Despite the strongly worded DOJ report, the decision not to charge Comey came as no surprise in light of the relevant law. A variety of criminal statutes covers mishandling classified information, but they generally require either knowing and willful violations or intent to harm the national security. Because the classification of Memo 2 occurred after Comey had disclosed the memo to his lawyers, knowledge and willfulness could not be established. Moreover, there is no evidence that Comey acted with the purpose of harming the national security. To the contrary, Comey said that he was acting out of love for country, DOJ and the FBI.
In addition, there is no evidence that Comey lied about his conduct regarding the memos. This was not a case of insufficient evidence — no crime occurred. Contrary to Trump's assertions, Comey did not lie or technically leak classified information (although his lawyer did).
But this doesn’t mean that Comey is vindicated, exactly. The DOJ’s Office of Inspector General concluded that Comey committed four violations of DOJ policies: He failed to return to the FBI the four memos he had stored at his home' disclosed one of the memos to Richman and asked him to share the contents with The New York Times; and shared the memos with his lawyers and failed to alert the FBI once he learned that they contained information that had been retroactively classified. Internal rules prohibit employees from retaining official documents without permission after their employment ends, and forbid disclosure of information obtained in the course of official duties.

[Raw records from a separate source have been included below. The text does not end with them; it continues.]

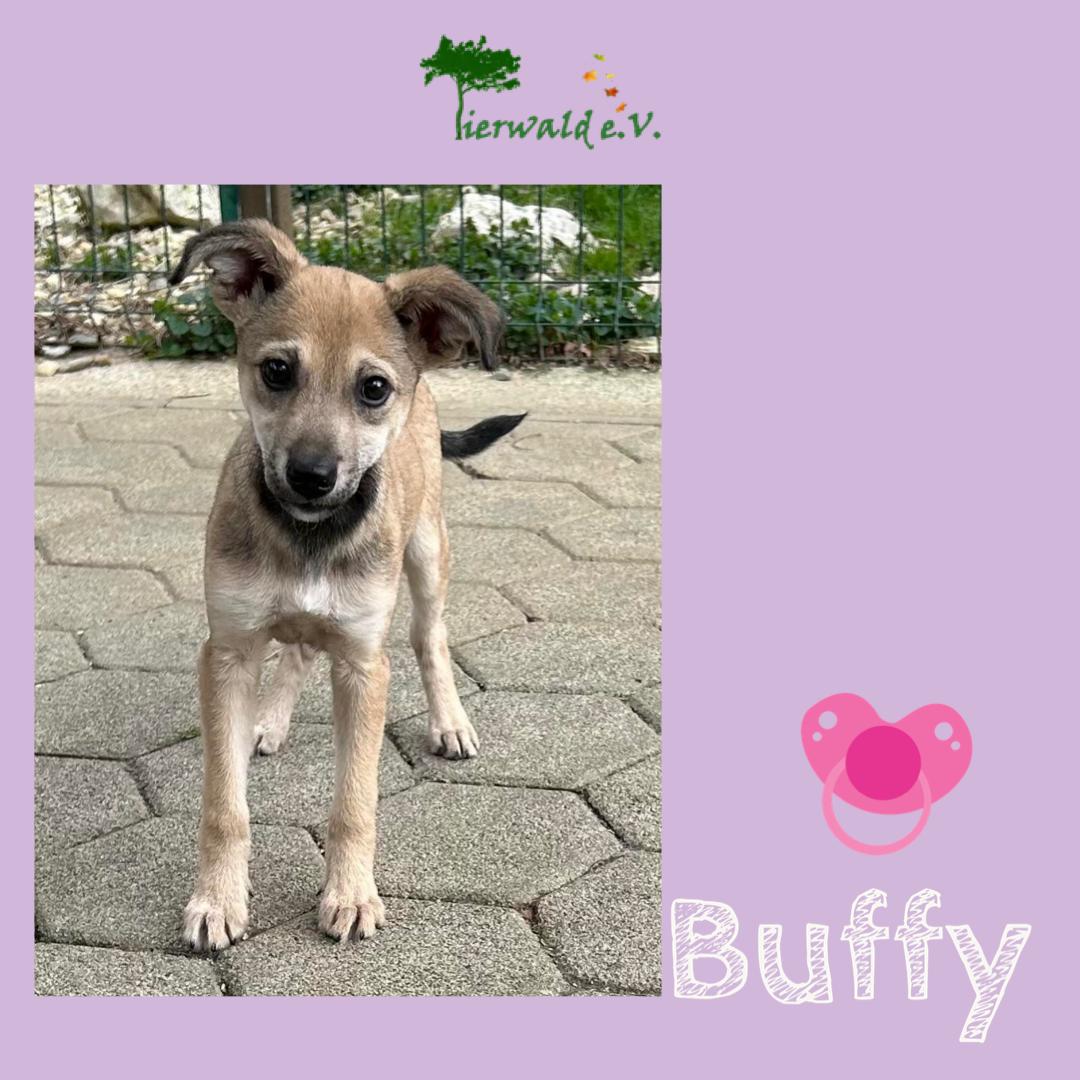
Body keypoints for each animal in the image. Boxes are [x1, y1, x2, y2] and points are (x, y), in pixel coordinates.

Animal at [167, 220, 524, 951]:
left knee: (429, 637)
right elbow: (224, 804)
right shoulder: (228, 651)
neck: (309, 537)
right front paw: (217, 900)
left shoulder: (364, 664)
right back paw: (268, 720)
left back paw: (450, 723)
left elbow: (355, 801)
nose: (311, 476)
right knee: (301, 647)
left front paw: (352, 895)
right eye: (277, 371)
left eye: (374, 388)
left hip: (427, 554)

Comey took the position that the memos were not official FBI documents, but were instead his own personal records of recollection, much like a diary. The IG disagreed, finding him in violation of FBI policies and his employment contract, noting that if all FBI employees disclosed sensitive information to advance their own beliefs, the FBI would be unable to complete its law enforcement mission.

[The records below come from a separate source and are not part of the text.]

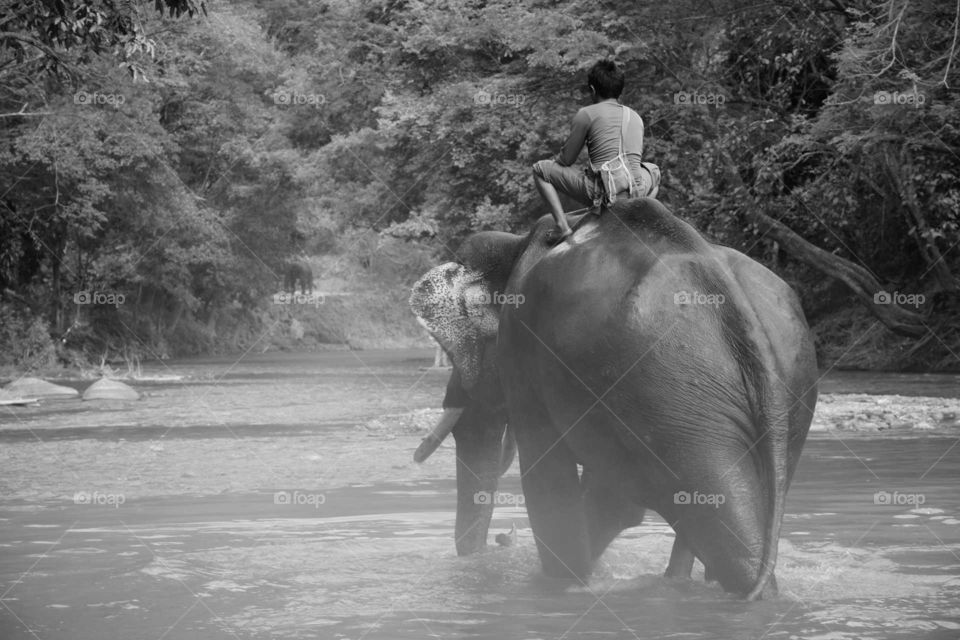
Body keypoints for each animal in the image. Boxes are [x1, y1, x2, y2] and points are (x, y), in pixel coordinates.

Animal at [409, 198, 818, 600]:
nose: (497, 540)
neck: (516, 244)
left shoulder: (527, 352)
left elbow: (552, 480)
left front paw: (562, 585)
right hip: (778, 394)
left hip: (671, 396)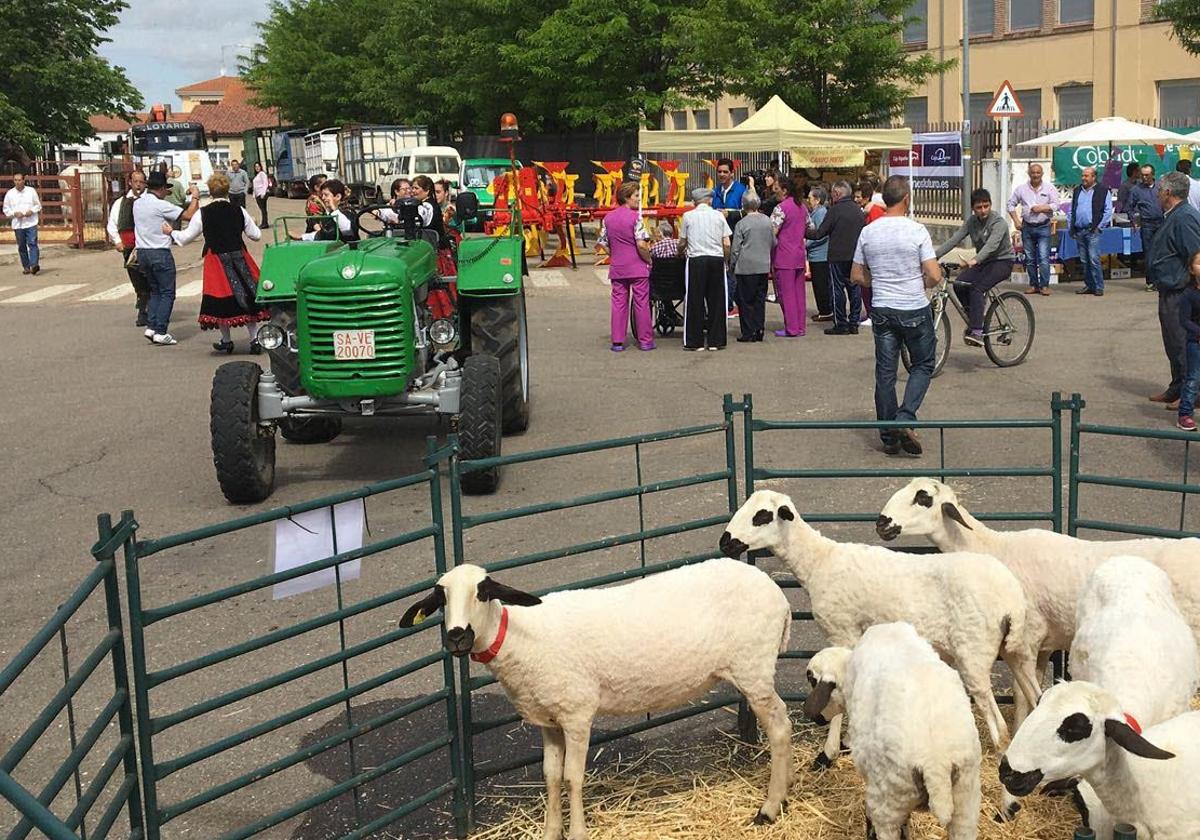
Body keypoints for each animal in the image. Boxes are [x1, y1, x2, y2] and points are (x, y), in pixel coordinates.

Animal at [398, 556, 796, 840]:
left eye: (483, 591)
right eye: (440, 597)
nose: (457, 637)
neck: (518, 638)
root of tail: (777, 593)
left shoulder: (576, 713)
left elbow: (573, 778)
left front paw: (576, 833)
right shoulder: (549, 720)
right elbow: (550, 777)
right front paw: (550, 832)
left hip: (752, 668)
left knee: (779, 726)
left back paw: (769, 808)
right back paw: (788, 788)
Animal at [873, 480, 1200, 720]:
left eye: (923, 498)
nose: (881, 523)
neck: (992, 548)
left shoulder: (1024, 641)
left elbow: (1021, 697)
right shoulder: (1042, 645)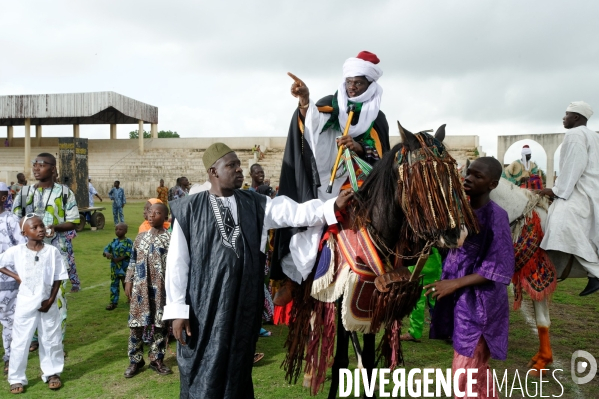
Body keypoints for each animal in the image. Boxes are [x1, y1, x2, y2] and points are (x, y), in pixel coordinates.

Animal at [284, 123, 480, 398]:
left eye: (451, 175)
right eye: (421, 177)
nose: (457, 234)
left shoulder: (371, 303)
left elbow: (367, 359)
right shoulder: (345, 297)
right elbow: (339, 361)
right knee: (313, 320)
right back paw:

It is far from clear that the IG got it right. Reasonable minds can disagree about whether Comey’s memos were official FBI records that needed to be returned and could not be shared with others. But even if the IG report is correct, it seems to miss the big picture.
Comey himself is a complicated figure. He has stood up to authority and violated the rules before. He famously refused to authorize what he believed to be an unlawful surveillance order during the Bush administration. He also publicly disclosed his views of the Hillary Clinton email investigation, likely influencing the election that delivered the presidency to Trump.

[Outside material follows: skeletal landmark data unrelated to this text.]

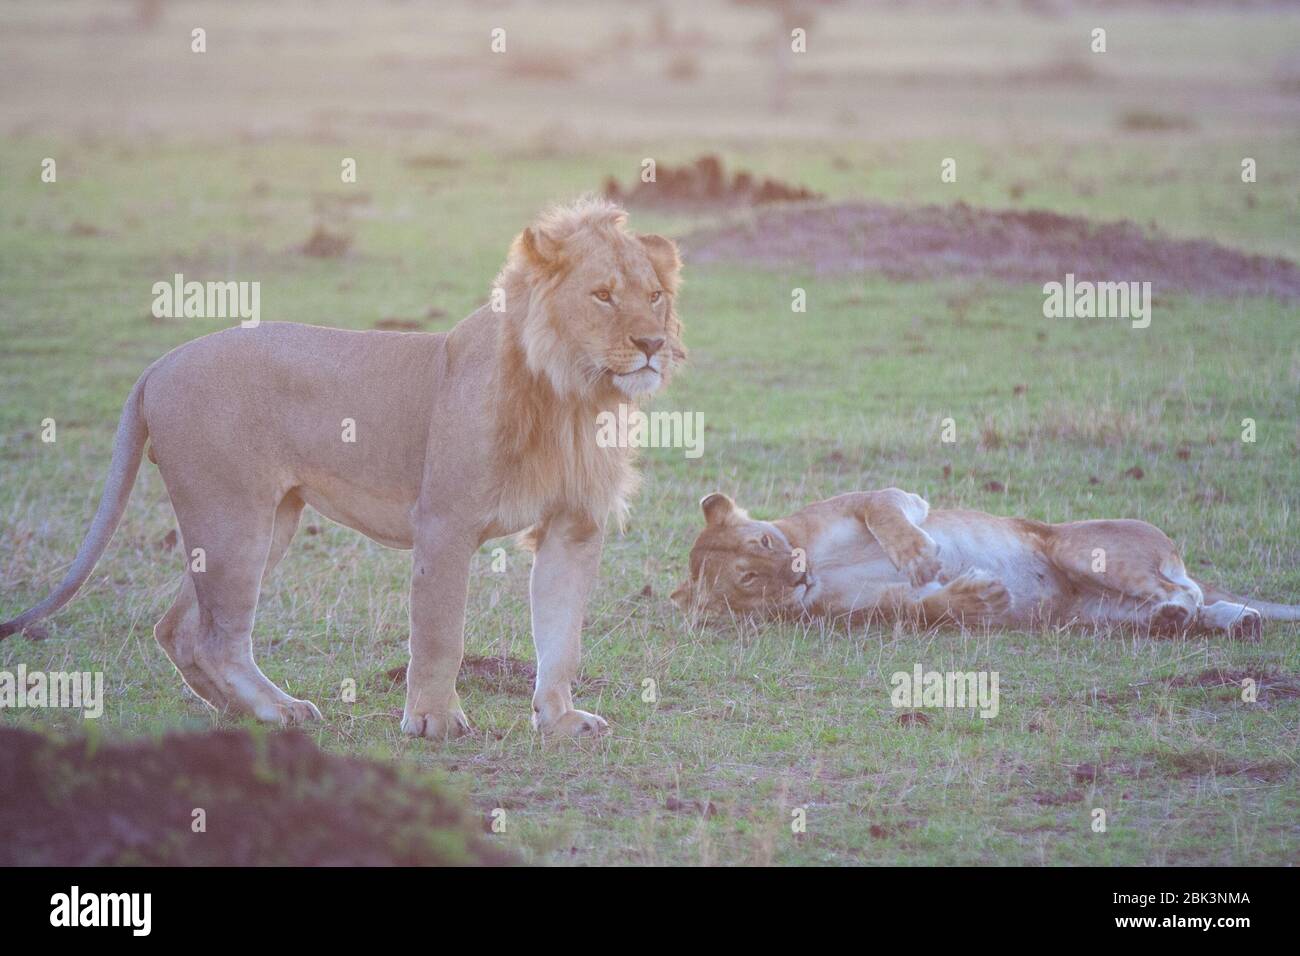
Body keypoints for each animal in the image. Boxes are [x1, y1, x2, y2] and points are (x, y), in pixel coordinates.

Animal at [1, 197, 685, 738]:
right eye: (602, 295)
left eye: (654, 296)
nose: (652, 344)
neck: (574, 395)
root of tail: (158, 365)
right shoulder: (445, 521)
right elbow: (440, 631)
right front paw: (433, 720)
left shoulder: (574, 526)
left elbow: (562, 635)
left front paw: (561, 719)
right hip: (233, 517)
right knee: (217, 635)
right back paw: (278, 710)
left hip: (268, 519)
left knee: (179, 628)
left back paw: (243, 712)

This time Comey believed that Trump was attempting to end an investigation that could expose the president as an agent of a hostile foreign government. The report notes that Comey had other options, such as going to the IG or Congress as a whistleblower. But would those avenues have been effective when the subject is the president, in light of all of the enabling behavior we have seen at DOJ and in Congress? Comey wasn't just worried about a government program or agency decision, but a threat to government itself. It can’t be the right choice for a government official to remain silent in the face of such a threat.
Comey’s methods may have been clumsy, but he risked his job, his reputation and criminal prosecution to protect our country. It may be hard to craft a workable rule for the scenario Comey faced, but all rules need exceptions. The law recognizes a defense called “justification,” which permits a person to violate the law to achieve a greater good. For example, a person may break into a house to avoid being killed in a tornado.
In Comey's case, we have no crime, but a policy violation that was justified by a greater good to protect our national security from a serious threat.